Champagne costs five or six roubles a bottle, and a great quantity of it is drank. Sherry is from two to seven roubles according to quality, and the same is the case with white and red wines. The lowest price of sugar is thirty copecks the pound, and it is oftener forty-five or fifty. Porter and ale cost two or three roubles a bottle, and none but the best English brands are drank. The wines are almost invariably excellent, and any merchant selling even a few cases of bad wine would very likely lose his trade. Clothes and all articles of personal wear cost about as much as in St. Louis or New Orleans. Labor is neither abundant nor scarce. A good man-servant receives ten to fifteen roubles a month with board.

Wood comes in soudnas from the shores of Lake Baikal and is very cheap. These vessels descend the river by the force of the current, but in going against it are towed by horses. The principal market place is surrounded with shops where a varied and miscellaneous lot of merchandise is sold. I found ready-made clothing, crockery, boots, whisky, hats, furniture, flour, tobacco, and so on through a long list of saleable and unsaleable articles. How such a mass could find customers was a puzzle. Nearly all the shops are small and plain, and there are many stalls or stands which require but a small capital to manage. A great deal of haggling takes place in transactions at these little establishments, and I occasionally witnessed some amusing scenes.

The best time to view the market is on Sunday morning, when the largest crowd is gathered. My first visit was made one Sunday when the thermometer stood at -15° Fahrenheit. The market houses and the open square were full of people, and the square abounded in horses and sleds from the country. A great deal of traffic was conducted on these sleds or upon the solid snow-packed earth. The crowd comprised men, women, and children of all ages and all conditions in life.
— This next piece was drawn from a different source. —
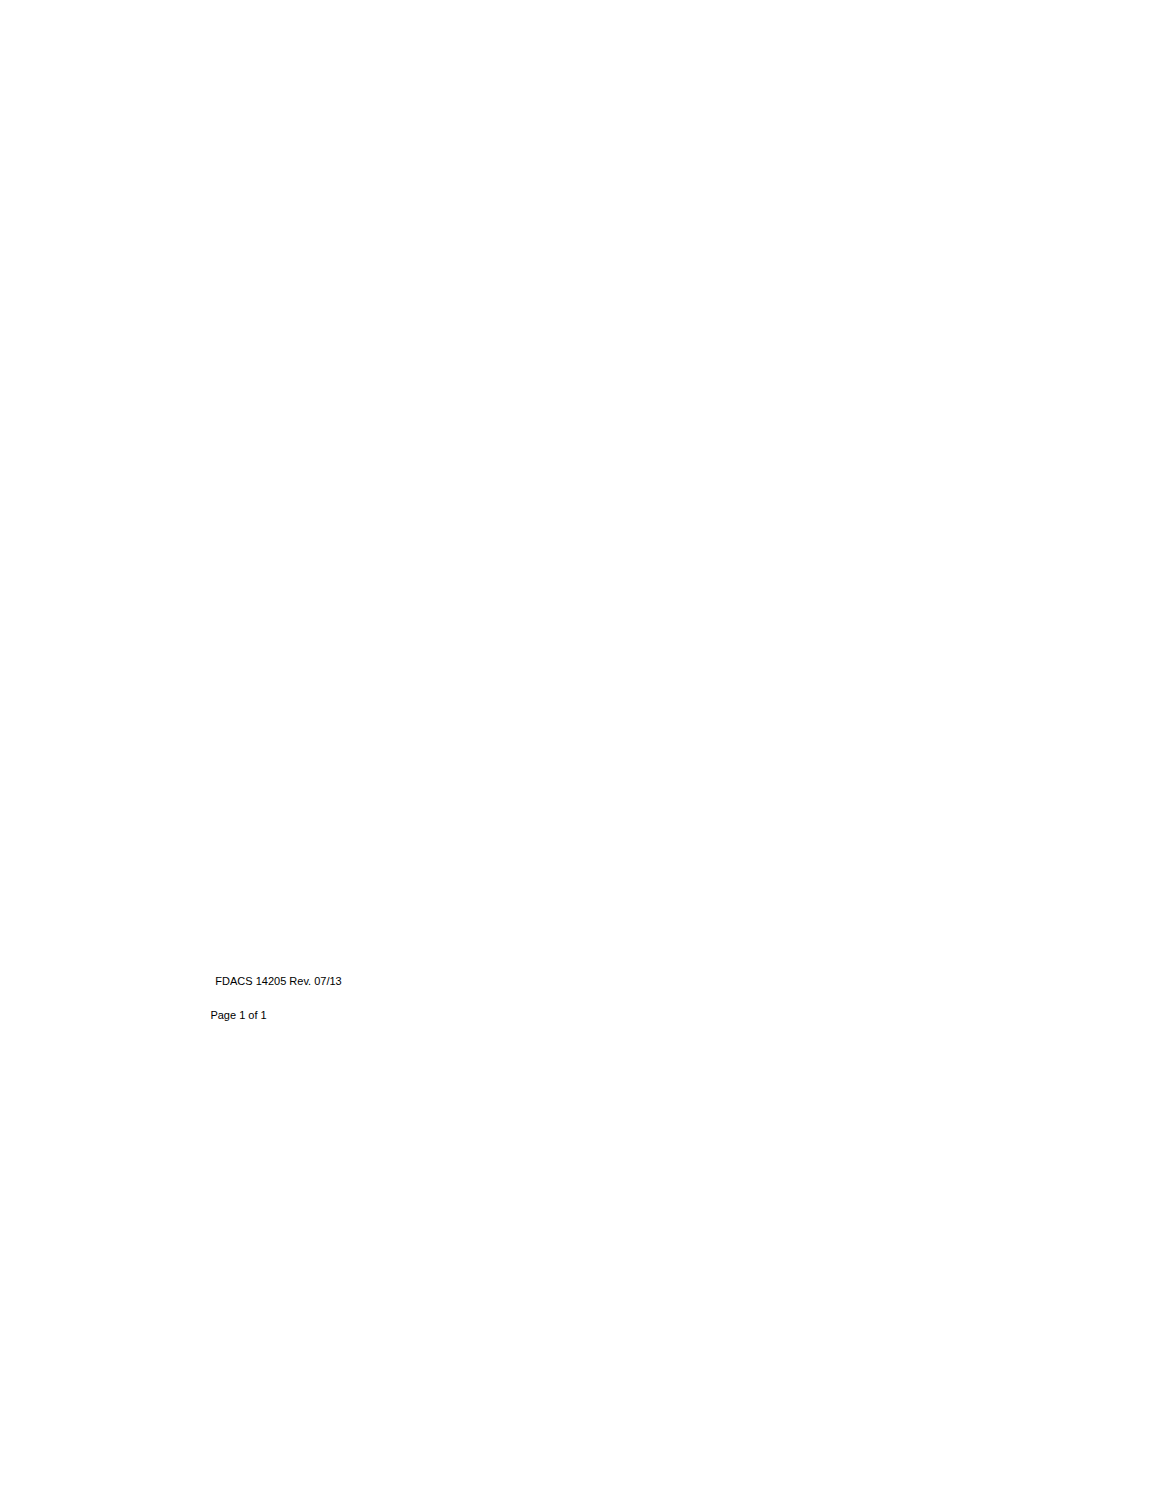FDACS 14205 Rev. 07/13
Page 1 of 1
Peasants from the country and laborers from the city, officers, tradesmen, heads of families, and families without heads, busy men, and idlers, were mingled as at a popular gathering in City Hall Park. Everybody was in warm garments, the lower classes wearing coats and pelisses of sheepskin, while the others were in furs more or less expensive. Occasionally a drunken man was visible, but there were no indications of a tendency to fight. The intoxicated American, eight times out of ten, endeavors to quarrel with somebody, but our Muscovite neighbor is of a different temperament. When drunk he falls to caressing and gives kisses in place of blows.

A COLD ATTACHMENT.

The most novel sight that day in the market at Irkutsk was the embrace of two drunken peasants. They kissed each other so tenderly and so long that the intense cold congealed their breath and froze their beards together. I left them as they were endeavoring to arrange a separation.
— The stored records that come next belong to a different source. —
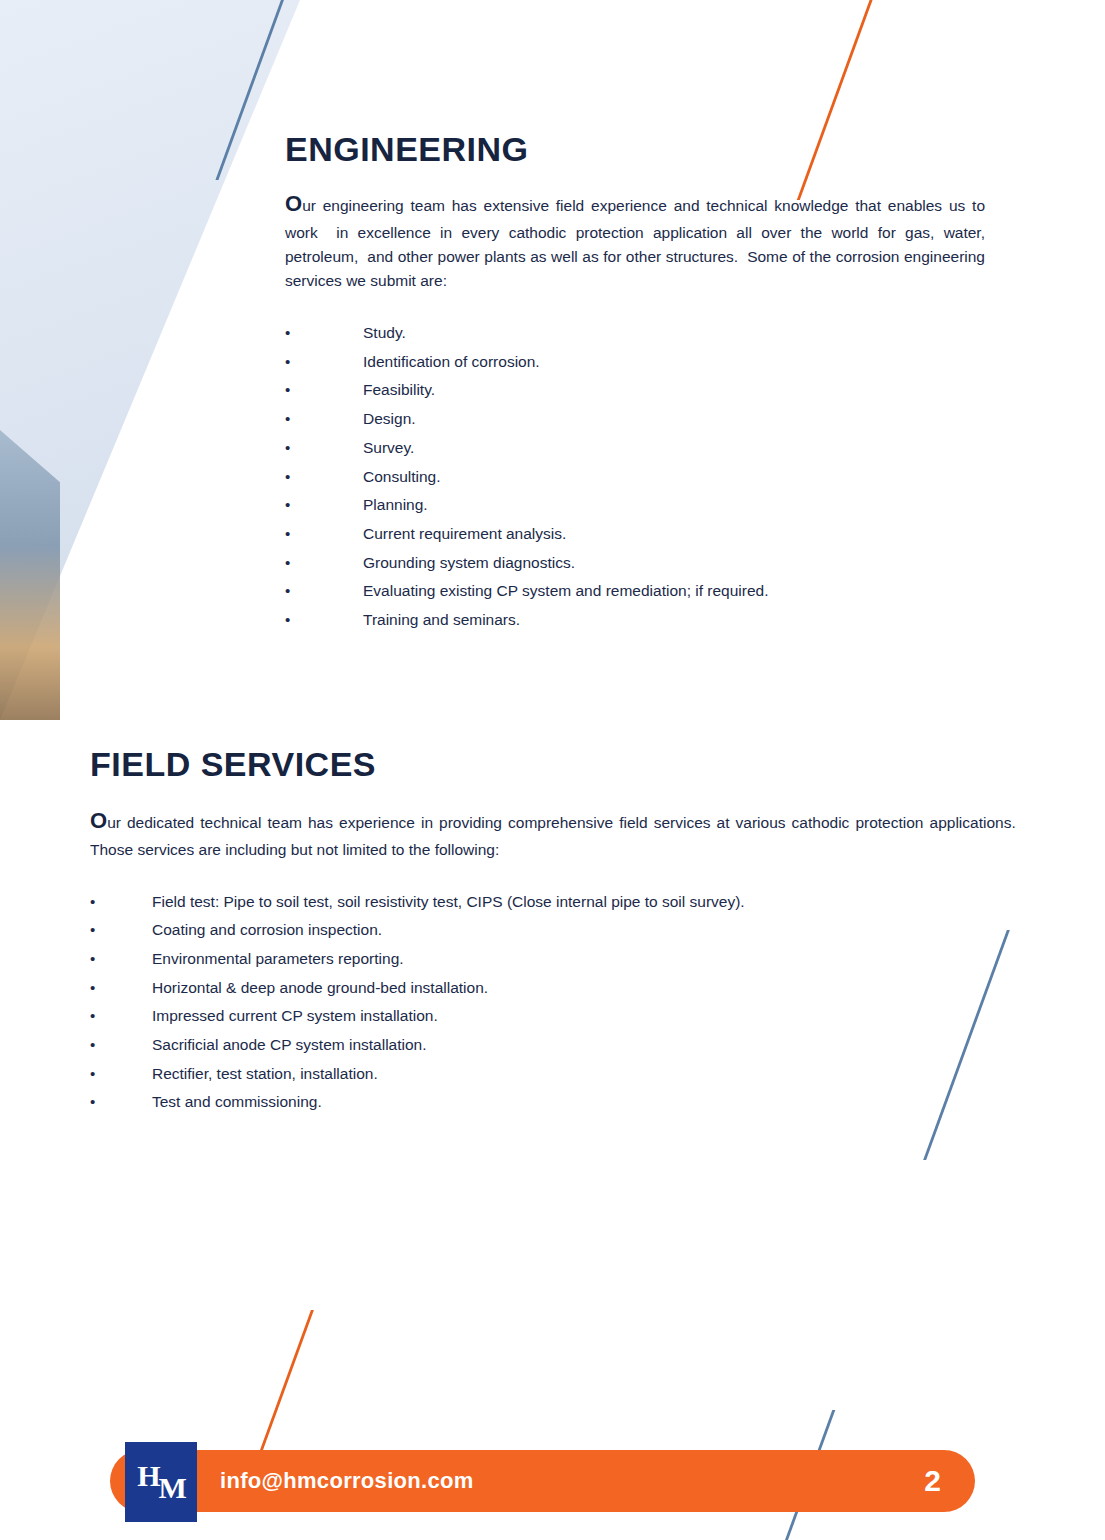ENGINEERING
Our engineering team has extensive field experience and technical knowledge that enables us to work in excellence in every cathodic protection application all over the world for gas, water, petroleum, and other power plants as well as for other structures. Some of the corrosion engineering services we submit are:
Study.
Identification of corrosion.
Feasibility.
Design.
Survey.
Consulting.
Planning.
Current requirement analysis.
Grounding system diagnostics.
Evaluating existing CP system and remediation; if required.
Training and seminars.
FIELD SERVICES
Our dedicated technical team has experience in providing comprehensive field services at various cathodic protection applications. Those services are including but not limited to the following:
Field test: Pipe to soil test, soil resistivity test, CIPS (Close internal pipe to soil survey).
Coating and corrosion inspection.
Environmental parameters reporting.
Horizontal & deep anode ground-bed installation.
Impressed current CP system installation.
Sacrificial anode CP system installation.
Rectifier, test station, installation.
Test and commissioning.
info@hmcorrosion.com
2
HM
A few beggars circulated in the crowd and gathered here and there a copeck.

The frost whitened the beards of the men and reddened the cheeks of the women. Where hands were bared to the breeze they were of a corned-beefy hue, and there were many persons stamping on the ground or swinging their arms to keep up a circulation. The little horses, standing, were white with frost, but none of them covered with blankets. The Siberian horses are not blanketed in winter, but I was told they did not suffer from cold. Their coats are thick and warm and frequently appear more like fur than hair.